Hillary Clinton, meanwhile, turned to her best friend, Diane Blair, obliquely raising the prospect of divorce during a long walk. "She was thinking that they had not made much money," Blair told Bernstein before her death in 2000, and she was concerned about her daughter. "Chelsea was there now. What if she were on her own? She didn't own a house. She was concerned that if she were to become a single parent, how would she make it work in a way that would be good for Chelsea."

The Clintons stayed together, but out of "anger and hurt" she considered running for governor in 1990, when he presumably would step down to prepare his 1992 presidential campaign. The idea ended after consultant Dick Morris conducted two polls showing she had no independent identity with Arkansas voters and compared her to George Wallace's wife, who ran to succeed him in Alabama -- an analogy that offended her.

By the time Bill Clinton was running for president, Hillary Clinton suggested to Blair that victory would be good for the marriage because her husband's sexual compulsions would be tempered by the White House and the ever-present press corps, Bernstein reports -- a flawed assumption, as it would turn out.

In Bernstein's account, both Clintons went to great lengths to keep the lid on his infidelities. At the behest of Wright and Hillary Clinton, two partners with Hillary Clinton at the Rose Law Firm, Webster L. Hubbell and Vincent W. Foster Jr., were hired to represent women named in a lawsuit as having secret affairs with the governor. Hubbell and Foster questioned the women, then obtained signed statements that they never had sex with Bill Clinton. On one occasion, Bernstein reports, Hillary Clinton was present for the questioning.

Bernstein also reports that Bill Clinton, with Morris's help, pressured Wright to issue a false statement denying comments she had made to David Maraniss, a Post reporter, for his book "First in His Class," in which she said Arkansas state troopers had procured women for the governor.

This story of forcing falsehoods into the public arena is apparently what the Post reporters call "occasionally skirting along the edge of the truth."
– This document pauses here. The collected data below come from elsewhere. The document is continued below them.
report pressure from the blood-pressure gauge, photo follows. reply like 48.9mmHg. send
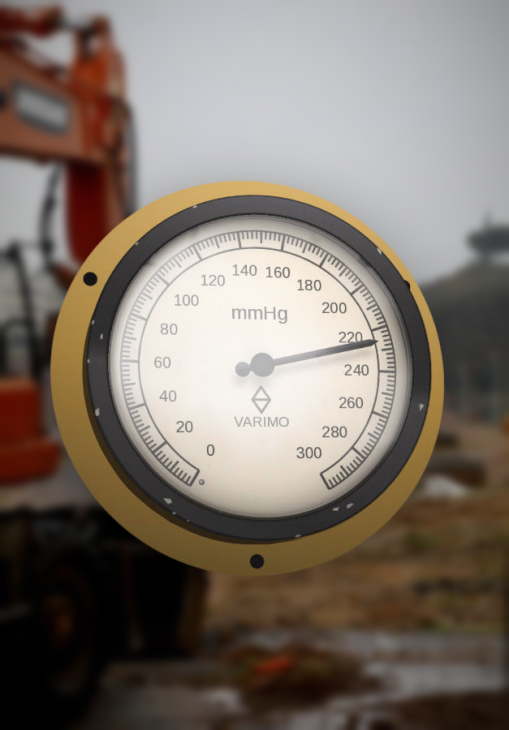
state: 226mmHg
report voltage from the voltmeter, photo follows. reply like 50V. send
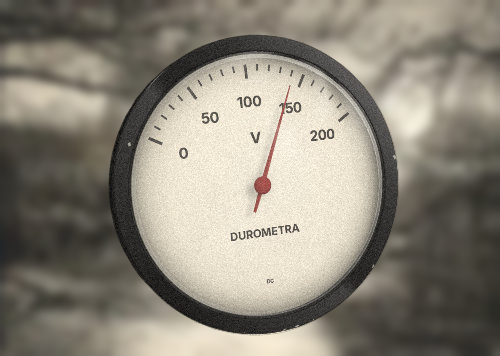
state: 140V
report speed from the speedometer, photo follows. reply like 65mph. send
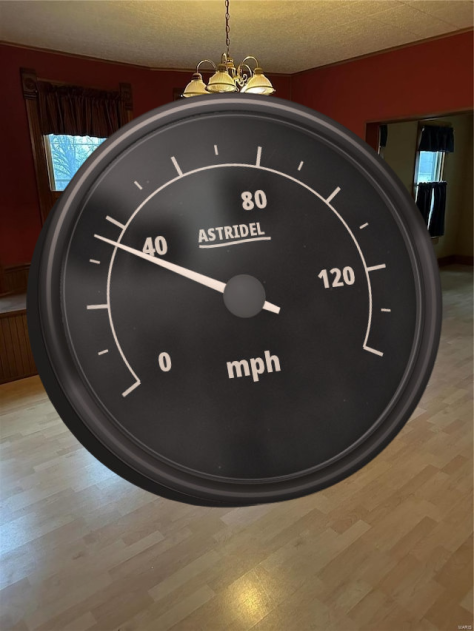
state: 35mph
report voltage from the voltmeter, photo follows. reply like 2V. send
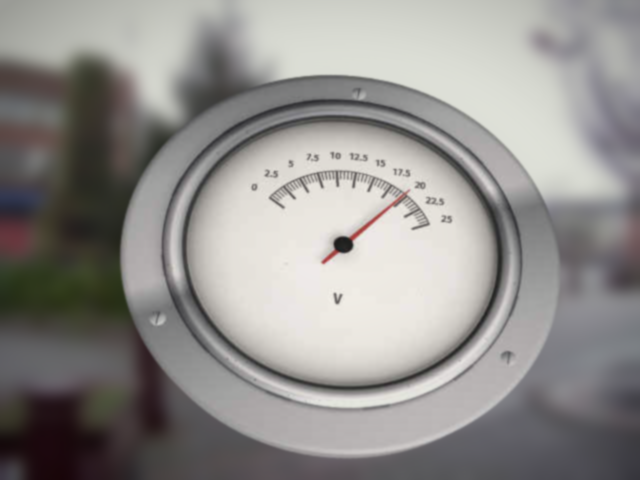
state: 20V
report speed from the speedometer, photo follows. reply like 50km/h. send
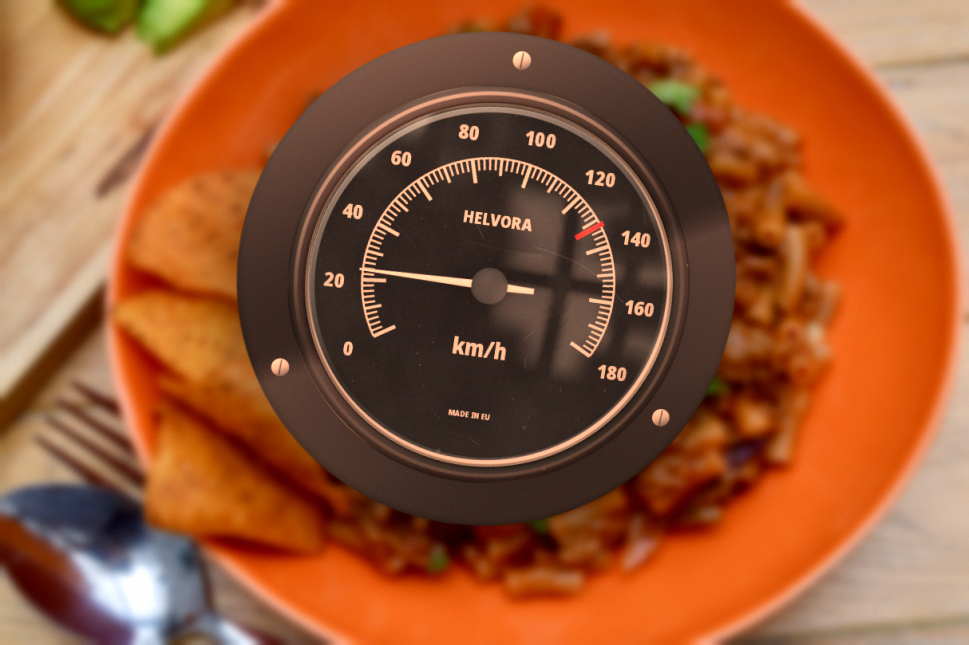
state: 24km/h
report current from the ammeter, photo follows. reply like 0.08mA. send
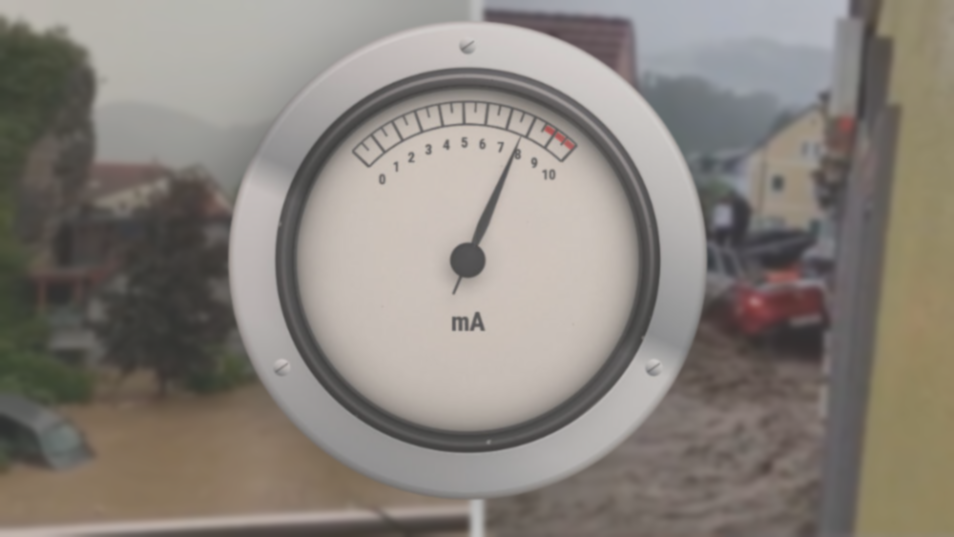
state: 7.75mA
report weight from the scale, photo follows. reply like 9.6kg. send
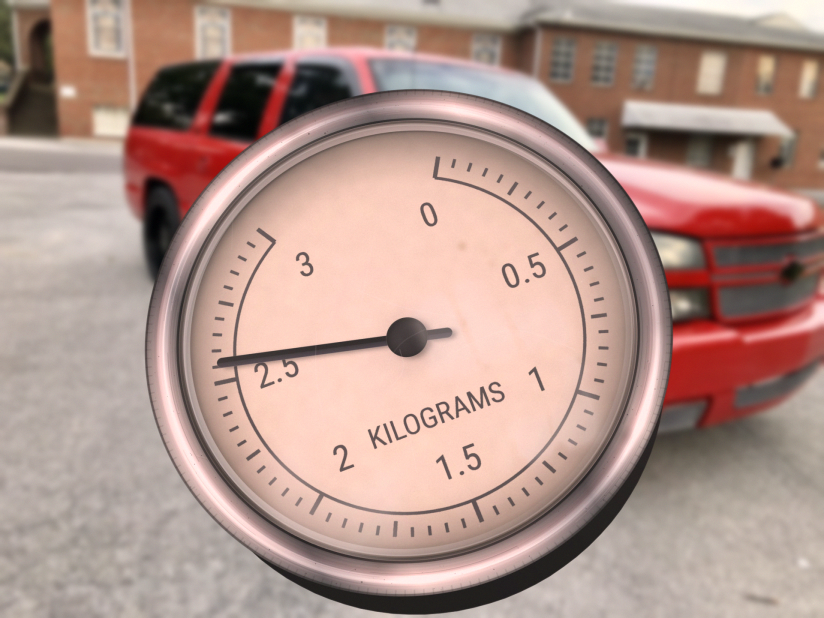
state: 2.55kg
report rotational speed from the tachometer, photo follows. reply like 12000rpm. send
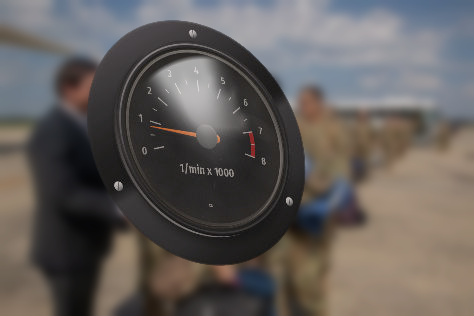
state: 750rpm
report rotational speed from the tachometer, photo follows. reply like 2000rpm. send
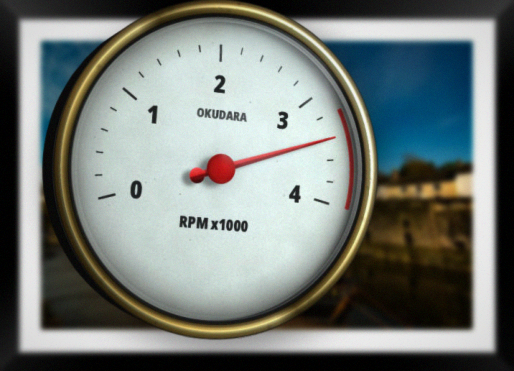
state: 3400rpm
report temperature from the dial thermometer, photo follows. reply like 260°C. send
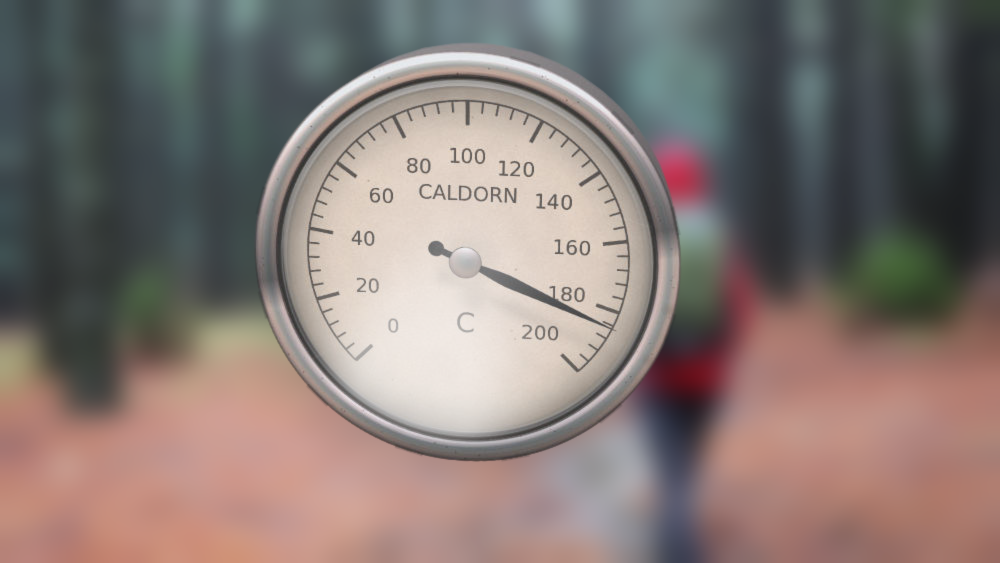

The important test for the media on these books is whether they (rather traditionally) follow along sheepishly with the "old news" line, or really underline for the public what is new in these books. How many Americans know who Marilyn Jo Jenkins is? Or knew the Clintons were very close to divorce? This is not a "rehash." The train wreck that is the Clinton marriage -- and Hillary's lust-for-power management of her husband's utter lack of self-discipline --  is a nagging (perhaps insurmountable) political problem for her campaign, whether the media plan to acknowledge it or not.